= SUPPLIED RECORDS =
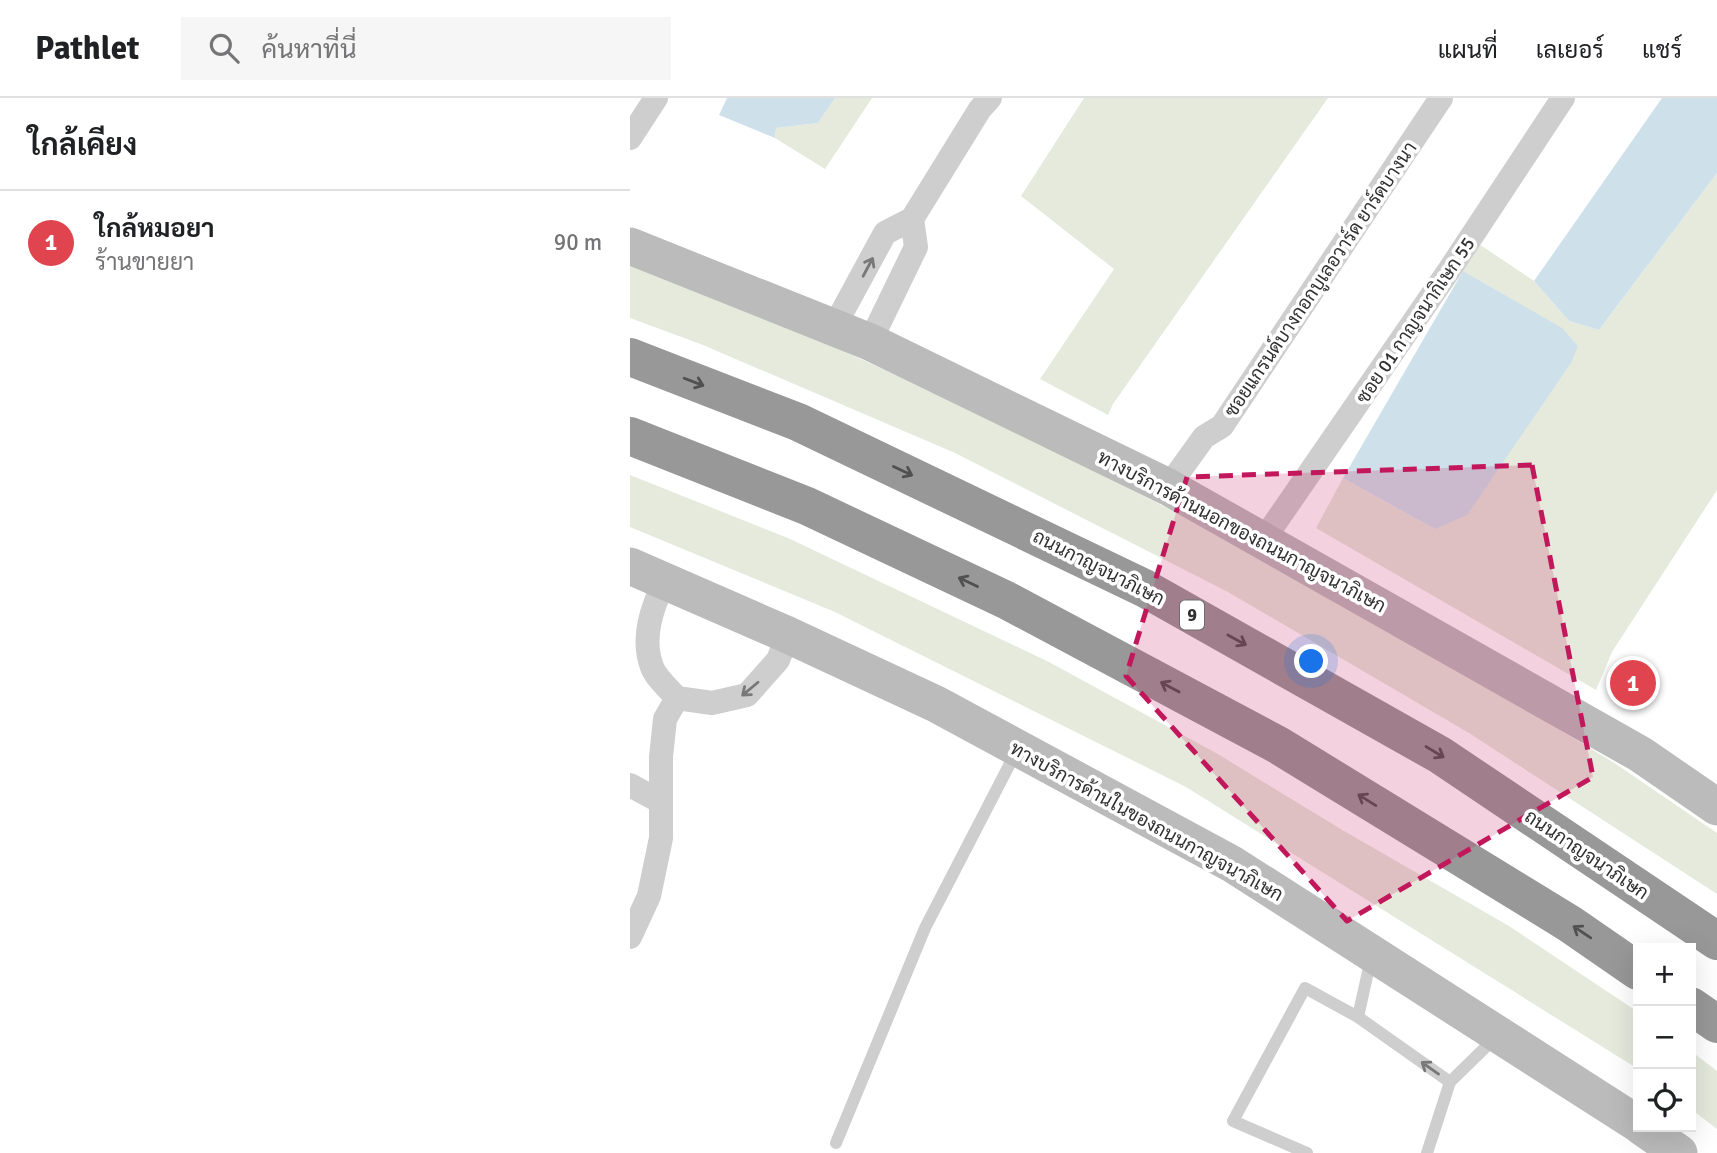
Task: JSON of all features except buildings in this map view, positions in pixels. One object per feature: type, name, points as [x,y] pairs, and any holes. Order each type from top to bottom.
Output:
[{"type":"highway","name":"ถนนกาญจนาภิเษก","points":[[630,358],[798,422],[1144,588],[1440,755],[1717,941]]},
{"type":"highway","points":[[630,436],[807,506],[1006,600],[1278,745],[1570,924],[1633,968]]},
{"type":"highway","points":[[1696,1009],[1717,1024]]},
{"type":"main road","name":"ทางบริการด้านนอกของถนนกาญจนาภิเษก","points":[[630,246],[870,342],[1168,486],[1640,754],[1717,807]]},
{"type":"main road","name":"ทางบริการด้านในของถนนกาญจนาภิเษก","points":[[630,566],[936,704],[1232,864],[1633,1120]]},
{"type":"main road","name":"ทางบริการด้านในของถนนกาญจนาภิเษก","points":[[1650,1132],[1679,1153]]},
{"type":"street","points":[[630,138],[656,98]]},
{"type":"street","points":[[834,327],[886,233],[912,219],[980,109],[990,98]]},
{"type":"street","name":"ซอยแกรนด์บางกอกบูเลอวาร์ด ยาร์ดบางนา","points":[[1168,486],[1204,437],[1222,426],[1441,98]]},
{"type":"street","name":"ซอย 01 กาญจนากิเษก 55","points":[[1264,539],[1450,269],[1563,98]]},
{"type":"street","points":[[870,342],[915,247],[912,219]]},
{"type":"street","points":[[665,581],[651,609],[647,639],[652,668],[677,698],[712,703],[747,695],[778,660],[788,635]]},
{"type":"street","points":[[630,937],[649,896],[661,838],[661,757],[665,719],[677,698]]},
{"type":"street","points":[[630,785],[661,802]]},
{"type":"lane","points":[[836,1143],[925,928],[1018,748]]},
{"type":"lane","points":[[1358,1017],[1372,953]]},
{"type":"lane","points":[[1307,1153],[1234,1121],[1305,988],[1358,1017],[1450,1082]]},
{"type":"lane","points":[[1427,1153],[1450,1082],[1499,1034]]},
{"type":"highlighted area","points":[[1532,465],[1593,777],[1347,921],[1126,676],[1187,477]]},
{"type":"shaded area","points":[[835,98],[872,98],[825,169],[775,138],[776,128],[818,123]]},
{"type":"shaded area","points":[[1084,98],[1328,98],[1113,404],[1108,415],[1040,379],[1114,269],[1021,196]]},
{"type":"shaded area","points":[[1717,173],[1717,490],[1612,652],[1596,690],[1316,528],[1343,478],[1435,529],[1507,297],[1463,271],[1479,244],[1534,281],[1569,321],[1599,330]]},
{"type":"shaded area","points":[[630,264],[754,310],[983,415],[1319,585],[1613,762],[1717,833],[1717,894],[1469,733],[1228,592],[955,453],[703,345],[630,318]]},
{"type":"shaded area","points":[[630,475],[788,538],[1049,662],[1216,753],[1509,926],[1633,1009],[1633,1066],[1186,787],[835,612],[630,527]]},
{"type":"shaded area","points":[[1696,1055],[1717,1071],[1717,1129],[1696,1113]]},
{"type":"water","points":[[727,98],[835,98],[818,123],[776,128],[775,138],[719,115]]},
{"type":"water","points":[[1662,98],[1717,98],[1717,173],[1599,330],[1569,321],[1534,281]]},
{"type":"water","points":[[1463,271],[1562,328],[1578,346],[1571,363],[1467,515],[1435,529],[1343,478]]},
{"type":"place","name":"ใกล้หมอยา","points":[[1633,683]]}]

= TASK ITEM =
Retype every record above word for word, leaving out any pictures.

= SOLUTION TO THIS EXERCISE =
Task: JSON of all features except buildings in this map view, positions in pixels. One object per feature: type, name, points as [x,y] pairs, and any holes. Order each type from top to bottom.
Output:
[{"type":"highway","name":"ถนนกาญจนาภิเษก","points":[[630,358],[798,422],[1144,588],[1440,755],[1717,941]]},
{"type":"highway","points":[[630,436],[807,506],[1006,600],[1278,745],[1570,924],[1633,968]]},
{"type":"highway","points":[[1696,1009],[1717,1024]]},
{"type":"main road","name":"ทางบริการด้านนอกของถนนกาญจนาภิเษก","points":[[630,246],[870,342],[1168,486],[1640,754],[1717,807]]},
{"type":"main road","name":"ทางบริการด้านในของถนนกาญจนาภิเษก","points":[[630,566],[936,704],[1232,864],[1633,1120]]},
{"type":"main road","name":"ทางบริการด้านในของถนนกาญจนาภิเษก","points":[[1650,1132],[1679,1153]]},
{"type":"street","points":[[630,138],[656,98]]},
{"type":"street","points":[[834,327],[886,233],[912,219],[980,109],[990,98]]},
{"type":"street","name":"ซอยแกรนด์บางกอกบูเลอวาร์ด ยาร์ดบางนา","points":[[1168,486],[1204,437],[1222,426],[1441,98]]},
{"type":"street","name":"ซอย 01 กาญจนากิเษก 55","points":[[1264,539],[1450,269],[1563,98]]},
{"type":"street","points":[[870,342],[915,247],[912,219]]},
{"type":"street","points":[[665,581],[651,609],[647,639],[652,668],[677,698],[712,703],[747,695],[778,660],[788,635]]},
{"type":"street","points":[[630,937],[649,896],[661,838],[661,757],[665,719],[677,698]]},
{"type":"street","points":[[630,785],[661,802]]},
{"type":"lane","points":[[836,1143],[925,928],[1018,748]]},
{"type":"lane","points":[[1358,1017],[1372,953]]},
{"type":"lane","points":[[1307,1153],[1234,1121],[1305,988],[1358,1017],[1450,1082]]},
{"type":"lane","points":[[1427,1153],[1450,1082],[1499,1034]]},
{"type":"highlighted area","points":[[1532,465],[1593,777],[1347,921],[1126,676],[1187,477]]},
{"type":"shaded area","points":[[835,98],[872,98],[825,169],[775,138],[776,128],[818,123]]},
{"type":"shaded area","points":[[1084,98],[1328,98],[1113,404],[1108,415],[1040,379],[1114,269],[1021,196]]},
{"type":"shaded area","points":[[1717,173],[1717,490],[1612,652],[1596,690],[1316,528],[1343,478],[1435,529],[1507,297],[1463,271],[1479,244],[1534,281],[1569,321],[1599,330]]},
{"type":"shaded area","points":[[630,264],[754,310],[983,415],[1319,585],[1613,762],[1717,833],[1717,894],[1469,733],[1228,592],[955,453],[703,345],[630,318]]},
{"type":"shaded area","points":[[630,475],[788,538],[1049,662],[1216,753],[1509,926],[1633,1009],[1633,1066],[1186,787],[835,612],[630,527]]},
{"type":"shaded area","points":[[1696,1055],[1717,1071],[1717,1129],[1696,1113]]},
{"type":"water","points":[[727,98],[835,98],[818,123],[776,128],[775,138],[719,115]]},
{"type":"water","points":[[1662,98],[1717,98],[1717,173],[1599,330],[1569,321],[1534,281]]},
{"type":"water","points":[[1463,271],[1562,328],[1578,346],[1571,363],[1467,515],[1435,529],[1343,478]]},
{"type":"place","name":"ใกล้หมอยา","points":[[1633,683]]}]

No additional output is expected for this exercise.